**Data shown:**
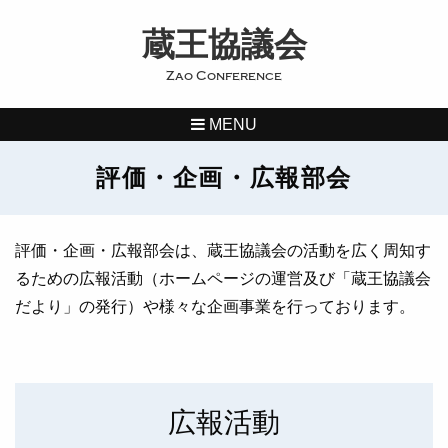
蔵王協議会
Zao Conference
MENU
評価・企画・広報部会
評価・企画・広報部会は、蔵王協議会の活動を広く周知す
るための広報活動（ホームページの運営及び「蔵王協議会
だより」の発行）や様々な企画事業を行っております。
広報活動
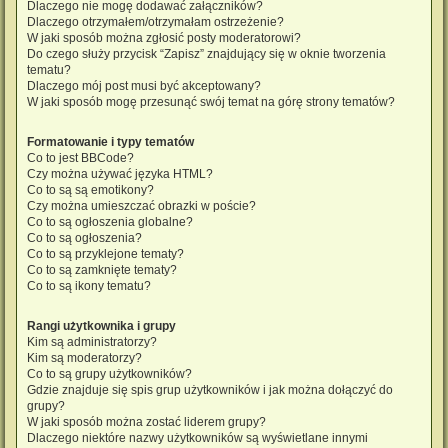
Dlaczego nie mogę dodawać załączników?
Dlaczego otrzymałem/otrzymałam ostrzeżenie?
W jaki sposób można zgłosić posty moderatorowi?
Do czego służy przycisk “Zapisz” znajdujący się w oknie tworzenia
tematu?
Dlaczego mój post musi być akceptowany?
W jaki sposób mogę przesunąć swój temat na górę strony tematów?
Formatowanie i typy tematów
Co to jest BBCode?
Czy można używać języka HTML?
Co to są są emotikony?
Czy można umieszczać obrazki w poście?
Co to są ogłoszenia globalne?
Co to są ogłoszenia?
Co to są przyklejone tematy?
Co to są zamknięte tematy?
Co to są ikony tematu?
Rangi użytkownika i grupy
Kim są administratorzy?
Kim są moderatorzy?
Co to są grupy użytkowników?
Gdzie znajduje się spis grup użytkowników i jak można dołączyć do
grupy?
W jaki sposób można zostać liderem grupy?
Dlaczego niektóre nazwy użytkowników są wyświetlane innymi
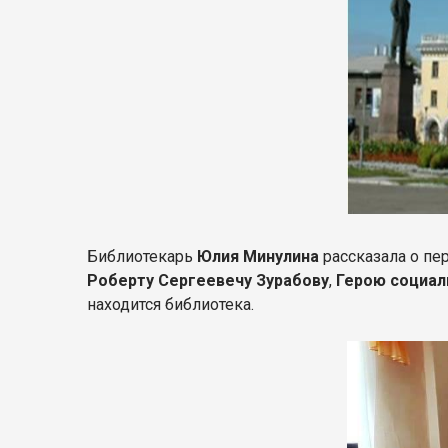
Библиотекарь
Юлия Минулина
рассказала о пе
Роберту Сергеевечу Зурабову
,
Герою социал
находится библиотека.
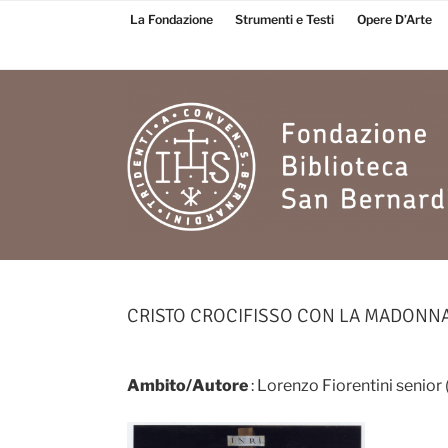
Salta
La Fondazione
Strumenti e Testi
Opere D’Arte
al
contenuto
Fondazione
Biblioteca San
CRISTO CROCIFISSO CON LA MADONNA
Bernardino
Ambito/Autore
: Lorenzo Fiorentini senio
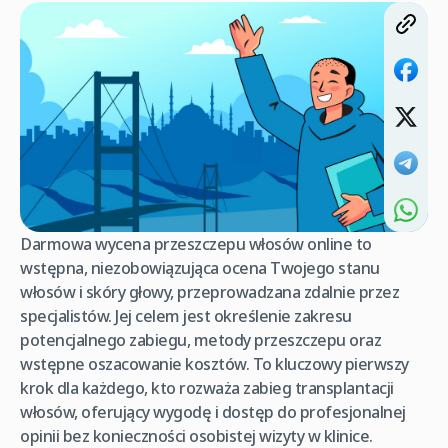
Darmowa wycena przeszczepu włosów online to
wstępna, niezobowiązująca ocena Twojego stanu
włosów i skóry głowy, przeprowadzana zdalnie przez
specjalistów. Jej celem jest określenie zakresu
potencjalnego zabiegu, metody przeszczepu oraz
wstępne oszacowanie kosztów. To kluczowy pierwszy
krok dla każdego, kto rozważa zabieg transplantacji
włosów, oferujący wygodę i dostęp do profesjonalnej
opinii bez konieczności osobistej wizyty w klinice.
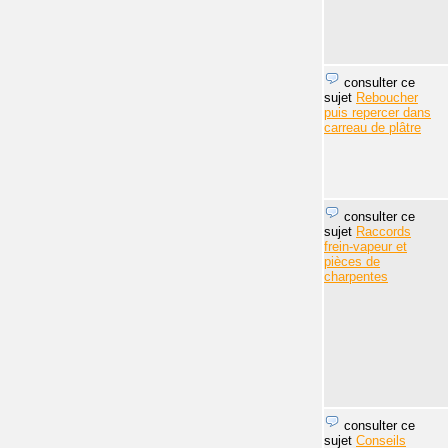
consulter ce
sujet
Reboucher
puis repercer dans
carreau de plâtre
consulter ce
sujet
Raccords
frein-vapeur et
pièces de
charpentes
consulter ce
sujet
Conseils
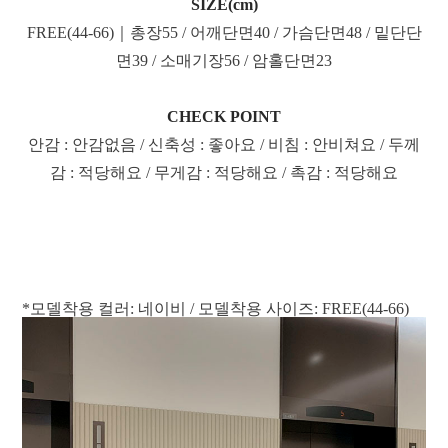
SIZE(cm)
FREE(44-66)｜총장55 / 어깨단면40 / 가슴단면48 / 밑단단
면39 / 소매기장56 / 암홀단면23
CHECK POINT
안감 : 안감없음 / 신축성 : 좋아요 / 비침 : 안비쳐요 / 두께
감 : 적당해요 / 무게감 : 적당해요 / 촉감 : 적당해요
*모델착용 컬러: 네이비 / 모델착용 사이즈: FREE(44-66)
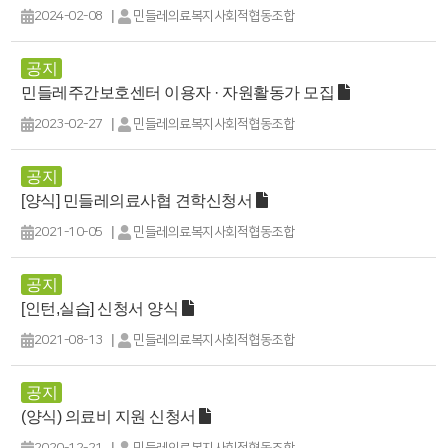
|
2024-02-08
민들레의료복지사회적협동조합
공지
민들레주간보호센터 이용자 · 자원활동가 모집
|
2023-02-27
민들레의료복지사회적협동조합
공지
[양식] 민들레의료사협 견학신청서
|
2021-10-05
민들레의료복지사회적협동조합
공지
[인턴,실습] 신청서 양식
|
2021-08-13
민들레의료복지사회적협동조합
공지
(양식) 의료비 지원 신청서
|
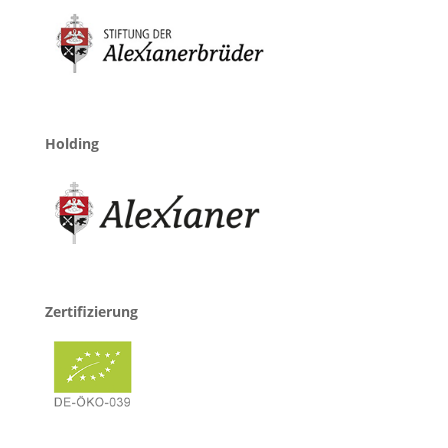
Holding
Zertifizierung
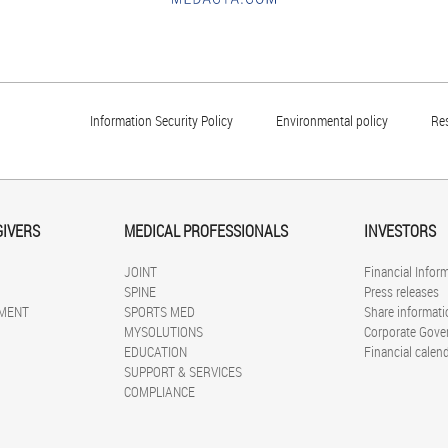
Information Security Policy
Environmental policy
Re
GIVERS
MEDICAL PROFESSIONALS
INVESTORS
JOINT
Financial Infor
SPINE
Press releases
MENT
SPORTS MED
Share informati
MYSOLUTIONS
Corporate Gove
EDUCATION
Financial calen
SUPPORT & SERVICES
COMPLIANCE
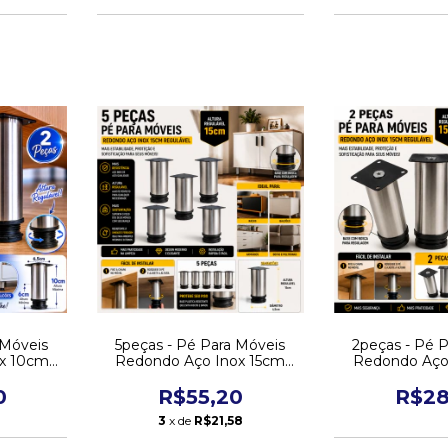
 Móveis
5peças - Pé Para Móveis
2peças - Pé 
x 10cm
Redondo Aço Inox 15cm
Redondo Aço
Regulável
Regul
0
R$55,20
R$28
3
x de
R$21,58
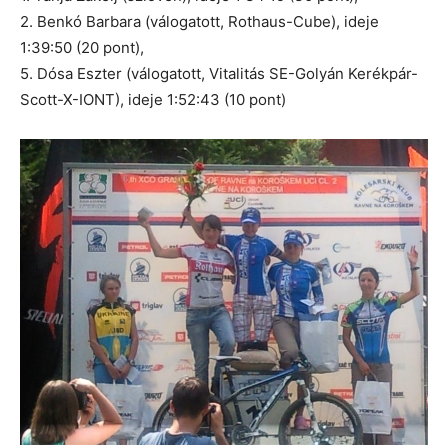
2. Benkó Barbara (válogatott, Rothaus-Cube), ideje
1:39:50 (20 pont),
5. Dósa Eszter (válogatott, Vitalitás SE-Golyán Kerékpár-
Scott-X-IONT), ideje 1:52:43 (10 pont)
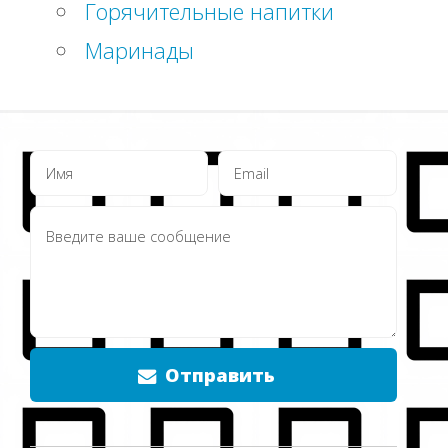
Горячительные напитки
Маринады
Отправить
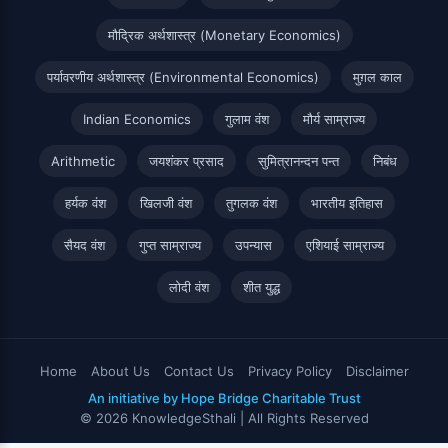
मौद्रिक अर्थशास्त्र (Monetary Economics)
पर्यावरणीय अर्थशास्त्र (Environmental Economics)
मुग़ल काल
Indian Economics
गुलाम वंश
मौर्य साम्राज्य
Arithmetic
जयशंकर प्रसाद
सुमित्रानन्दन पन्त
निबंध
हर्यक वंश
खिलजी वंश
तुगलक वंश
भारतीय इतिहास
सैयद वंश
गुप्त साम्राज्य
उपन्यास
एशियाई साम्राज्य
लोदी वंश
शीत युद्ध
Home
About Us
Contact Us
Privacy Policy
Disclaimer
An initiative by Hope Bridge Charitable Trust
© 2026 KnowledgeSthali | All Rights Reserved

**What you need to do:** Repeat the data from the line containing "Библиотекарь" down to the line containing "모델착용 사이즈: FREE(44-66)", with both of those lines included. Leave the pictures out of your answer.

**Response for this exercise:**
Библиотекарь
Юлия Минулина
рассказала о пе
Роберту Сергеевечу Зурабову
,
Герою социал
находится библиотека.
Salta
La Fondazione
Strumenti e Testi
Opere D’Arte
al
contenuto
Fondazione
Biblioteca San
CRISTO CROCIFISSO CON LA MADONNA
Bernardino
Ambito/Autore
: Lorenzo Fiorentini senio
Darmowa wycena przeszczepu włosów online to
wstępna, niezobowiązująca ocena Twojego stanu
włosów i skóry głowy, przeprowadzana zdalnie przez
specjalistów. Jej celem jest określenie zakresu
potencjalnego zabiegu, metody przeszczepu oraz
wstępne oszacowanie kosztów. To kluczowy pierwszy
krok dla każdego, kto rozważa zabieg transplantacji
włosów, oferujący wygodę i dostęp do profesjonalnej
opinii bez konieczności osobistej wizyty w klinice.
consulter ce
sujet
Reboucher
puis repercer dans
carreau de plâtre
consulter ce
sujet
Raccords
frein-vapeur et
pièces de
charpentes
consulter ce
sujet
Conseils
SIZE(cm)
FREE(44-66)｜총장55 / 어깨단면40 / 가슴단면48 / 밑단단
면39 / 소매기장56 / 암홀단면23
CHECK POINT
안감 : 안감없음 / 신축성 : 좋아요 / 비침 : 안비쳐요 / 두께
감 : 적당해요 / 무게감 : 적당해요 / 촉감 : 적당해요
*모델착용 컬러: 네이비 / 모델착용 사이즈: FREE(44-66)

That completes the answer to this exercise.